Read the full detailed analysis:
Project Report
Project Presentation
View live demo:
eCall Real-Time Prediction Dashboard (hosted by @gabegagster)
├── ETL/ # Modularized pipeline merging yearly tables (characteristics, locations, vehicles, users)
├── dashboard/ # Real-time Streamlit dashboard
├── data/ # Dataset in different preprocessing stages and final training/testing sets
├── documents/ # Project report and presentation
├── exploration/ # Notebooks for EDA and Clustering (K-Prototypes)
├── models/ # Training scripts for CatBoost, Balanced Random Forest, and Ridge
└── .gitignore # Git ignore configuration
We utilized the ONISR "Bulletins d’Analyse des Accidents Corporels" (BAAC) dataset (2019-2023), processing over 600,000 records.

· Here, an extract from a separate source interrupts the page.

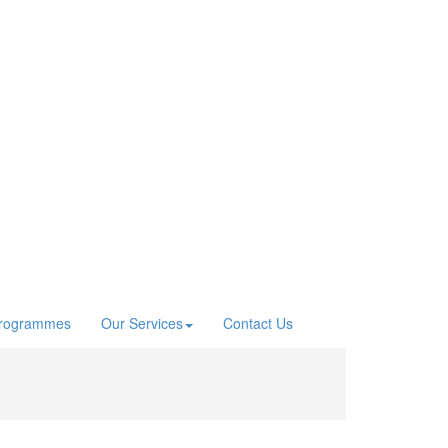
Programmes
Our Services
Contact Us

The final unit of analysis is the individual user.
To convert raw database dumps into a model-ready format, we implemented complex preprocessing logic:
- Vehicle Antagonist Resolution: In multi-vehicle accidents, we developed an algorithm to identify the specific "opposing" vehicle (antagonist) that caused the injury, calculating an impact_delta based on the mass difference between vehicles (e.g., bicycle vs. heavy goods vehicle).

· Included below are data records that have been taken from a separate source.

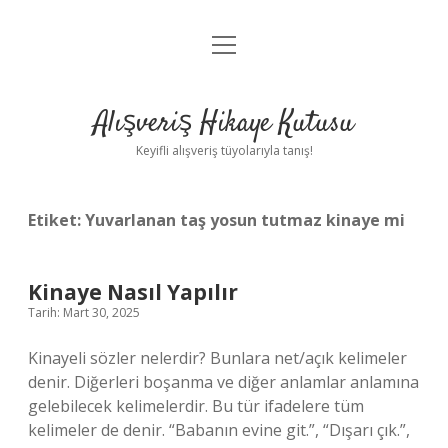
menüyü
Anasayfa
aç
Gizlilik Politikası
Alışveriş Hikaye Kutusu
Yasal Uyarı
Keyifli alışveriş tüyolarıyla tanış!
Hakkımızda
Etiket:
Yuvarlanan taş yosun tutmaz kinaye mi
Kinaye Nasıl Yapılır
Tarih: Mart 30, 2025
Kinayeli sözler nelerdir? Bunlara net/açık kelimeler
denir. Diğerleri boşanma ve diğer anlamlar anlamına
gelebilecek kelimelerdir. Bu tür ifadelere tüm
kelimeler de denir. “Babanın evine git.”, “Dışarı çık.”,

- Location Deduplication: Implemented a completeness_score to resolve duplicate location entries, prioritizing records with rich metadata (road category, speed limit).
- Road Complexity Index: A composite score (0-10) aggregating intersection type, lane count, and traffic regime to quantify environmental risk.
- Cyclical Time Features: sine/cosine transformations for hours and months to capture temporal patterns.
The project follows the CRISP-DM lifecycle, focusing on handling the significant class imbalance (only 16% severe injuries).
We used K-Prototypes (handling mixed categorical/numerical data) to identify 5 distinct accident personas, such as:
- Cluster 1: Night-time accidents involving young adults (18-30) in low visibility.
- Cluster 3: High-complexity urban intersection accidents.
We evaluated three distinct architectures against a speed-limit baseline:
- Ridge Classifier (RC): A linear baseline with L2 regularization and random undersampling.
- Balanced Random Forest (BRF): An ensemble method that undersamples the majority class during bootstrapping.
- CatBoost (CB): A gradient boosting algorithm chosen for its native handling of high-cardinality categorical features.
CatBoost was selected as the optimal model, achieving the highest F1-Macro score and Cohen's Kappa.
| Model | Precision (Severe) | Recall (Severe) | F1-Macro |
| CatBoost | 0.46 | 0.73 | 0.66 |
| Balanced RF | 0.47 | 0.70 | 0.66 |
| Ridge Classifier | 0.40 | 0.77 | 0.61 |
| Baseline | 0.16 | 0.08 | 0.33 |
- Critical Success: The system successfully identifies ~96% of severe cases as at least injured, meeting the primary safety objective of not missing critical cases.
- Key Predictors: The most important features identified were mobile_obstacle_struck, impact_delta, and type_of_collision.
- Python 3.8+
- pip
This project is built to run as a dashboard application.
Clone the repository:
git clone https://github.com/Humble2782/Data_Mining_I_Project
Install the dependencies:
Navigate to the dashboard folder and run the application. Dependencies should be installed from this directory.
cd Data_Mining_I_Project/dashboard
pip install -r requirements.txt
Run the application:
streamlit run app.py
| Team Member | Role | Responsibilities |
|---|---|---|
| Gabriel Himmelein | Technical Lead | • Preprocessing pipeline architecture • Deployment & Streamlit dashboard • Project coordination |
| David Cebulla | Lead ML Engineer | • Data integration (merging) • Lead model training |
| Lukas Ott | Data Engineer | • Handling missing data (imputation) • Clustering analysis |
| Aaron Niemesch | ML Engineer | • Model training • Project reporting & documentation |
| Artur Loreit | Data Analyst | • Use case definition • Exploratory Data Analysis (EDA) • Project presentation |
Submitted to the Data and Web Science Group at the University of Mannheim.
This project is licensed under the MIT License.